Creating combinations of files

Sometimes you need to create all the possible combinations of a set of files that you have as file streams.

For example, say that you have two file streams:

[a.txt b.txt]
[1.txt 2.txt 3.txt]

... and you want to process all of the combinations of these two sets of files. So in other words, what you want is:

[a.txt a.txt a.txt b.txt b.txt b.txt]
[1.txt 2.txt 3.txt 1.txt 2.txt 3.txt]

This is something you can accomplish with the FileCombinator component, available in SciPipe 0.9.1 and later.

Example

Given that you have a set of files:

letterfile_a.txt
letterfile_b.txt
numberfile_1.txt
numberfile_2.txt
numberfile_3.txt

... and you want to create all combinations of the letter* files and the number* files, you can do it as follows:

package main

import (
    "github.com/scipipe/scipipe"
    "github.com/scipipe/scipipe/components"
)

func main() {
    wf := scipipe.NewWorkflow("wf", 4)

    letterGlobber := components.NewFileGlobber(wf, "letter_globber", "letterfile_*.txt")
    numberGlobber := components.NewFileGlobber(wf, "number_globber", "numberfile_*.txt")

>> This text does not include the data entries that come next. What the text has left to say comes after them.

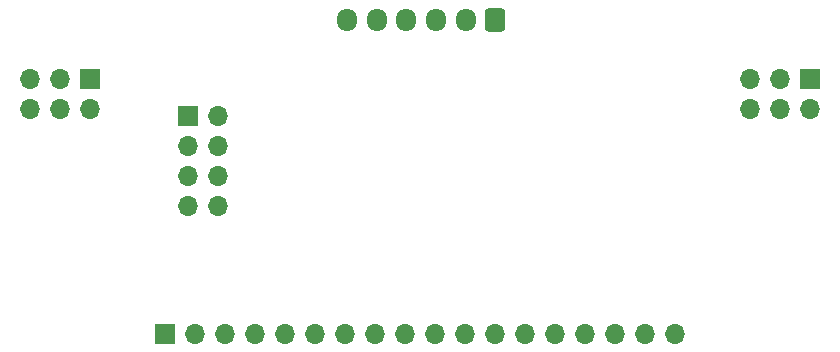
<source format=gbr>
%TF.GenerationSoftware,KiCad,Pcbnew,7.0.9*%
%TF.CreationDate,2024-06-25T21:03:02+09:00*%
%TF.ProjectId,04-line_sub,30342d6c-696e-4655-9f73-75622e6b6963,rev?*%
%TF.SameCoordinates,Original*%
%TF.FileFunction,Soldermask,Bot*%
%TF.FilePolarity,Negative*%
%FSLAX46Y46*%
G04 Gerber Fmt 4.6, Leading zero omitted, Abs format (unit mm)*
G04 Created by KiCad (PCBNEW 7.0.9) date 2024-06-25 21:03:02*
%MOMM*%
%LPD*%
G01*
G04 APERTURE LIST*
G04 Aperture macros list*
%AMRoundRect*
0 Rectangle with rounded corners*
0 $1 Rounding radius*
0 $2 $3 $4 $5 $6 $7 $8 $9 X,Y pos of 4 corners*
0 Add a 4 corners polygon primitive as box body*
4,1,4,$2,$3,$4,$5,$6,$7,$8,$9,$2,$3,0*
0 Add four circle primitives for the rounded corners*
1,1,$1+$1,$2,$3*
1,1,$1+$1,$4,$5*
1,1,$1+$1,$6,$7*
1,1,$1+$1,$8,$9*
0 Add four rect primitives between the rounded corners*
20,1,$1+$1,$2,$3,$4,$5,0*
20,1,$1+$1,$4,$5,$6,$7,0*
20,1,$1+$1,$6,$7,$8,$9,0*
20,1,$1+$1,$8,$9,$2,$3,0*%
G04 Aperture macros list end*
%ADD10R,1.700000X1.700000*%
%ADD11O,1.700000X1.700000*%
%ADD12O,1.700000X1.950000*%
%ADD13RoundRect,0.250000X0.600000X0.725000X-0.600000X0.725000X-0.600000X-0.725000X0.600000X-0.725000X0*%
G04 APERTURE END LIST*
D10*
%TO.C,J4*%
X80010000Y-109220000D03*
D11*
X82550000Y-109220000D03*
X85090000Y-109220000D03*
X87630000Y-109220000D03*
X90170000Y-109220000D03*
X92710000Y-109220000D03*
X95250000Y-109220000D03*
X97790000Y-109220000D03*
X100330000Y-109220000D03*
X102870000Y-109220000D03*
X105410000Y-109220000D03*
X107950000Y-109220000D03*
X110490000Y-109220000D03*
X113030000Y-109220000D03*
X115570000Y-109220000D03*
X118110000Y-109220000D03*
X120650000Y-109220000D03*
X123190000Y-109220000D03*
%TD*%
D10*
%TO.C,J3*%
X134620000Y-87630000D03*
D11*
X134620000Y-90170000D03*
X132080000Y-87630000D03*
X132080000Y-90170000D03*
X129540000Y-87630000D03*
X129540000Y-90170000D03*
%TD*%
D12*
%TO.C,J1*%
X95450000Y-82677000D03*
X97950000Y-82677000D03*
X100450000Y-82677000D03*
X102950000Y-82677000D03*
X105450000Y-82677000D03*
D13*
X107950000Y-82677000D03*
%TD*%
D10*
%TO.C,J2*%
X81915000Y-90805000D03*
D11*
X84455000Y-90805000D03*
X81915000Y-93345000D03*
X84455000Y-93345000D03*
X81915000Y-95885000D03*
X84455000Y-95885000D03*
X81915000Y-98425000D03*
X84455000Y-98425000D03*
%TD*%
D10*
%TO.C,J5*%
X73660000Y-87630000D03*
D11*
X73660000Y-90170000D03*
X71120000Y-87630000D03*
X71120000Y-90170000D03*
X68580000Y-87630000D03*
X68580000Y-90170000D03*
%TD*%
M02*

</source>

    fileCombiner := components.NewFileCombinator(wf, "file_combiner")
    fileCombiner.In("letters").From(letterGlobber.Out())
    fileCombiner.In("numbers").From(numberGlobber.Out())

    catenator := wf.NewProc("catenator", "cat {i:letters} {i:numbers} > {o:combined}")
    catenator.In("letters").From(fileCombiner.Out("letters"))
    catenator.In("numbers").From(fileCombiner.Out("numbers"))
    catenator.SetOut("combined", "{i:letters|basename|%.txt}.{i:numbers|basename|%.txt}.combined.txt")

    wf.Run()
}

Note that when accessing an in-port on the FileCombinator with the In(PORTNAME) method, this port will be created automatically, together with a corresponding out-port which can be accessed with the same name, Out(PORTNAME), as can be seen when we connect the fileCombinator to the catenator process further down in the code.

The program above, if put in a .go file and run with go run file.go, will generate the following files (excluding the accompanying .audit.json files):

letterfile_b.txt
letterfile_a.txt
numberfile_3.txt
numberfile_2.txt
numberfile_1.txt
letterfile_a.numberfile_2.combined.txt
letterfile_a.numberfile_1.combined.txt
letterfile_a.numberfile_3.combined.txt
letterfile_b.numberfile_2.combined.txt
letterfile_b.numberfile_1.combined.txt
letterfile_b.numberfile_3.combined.txt

As you can see, all the combinations of the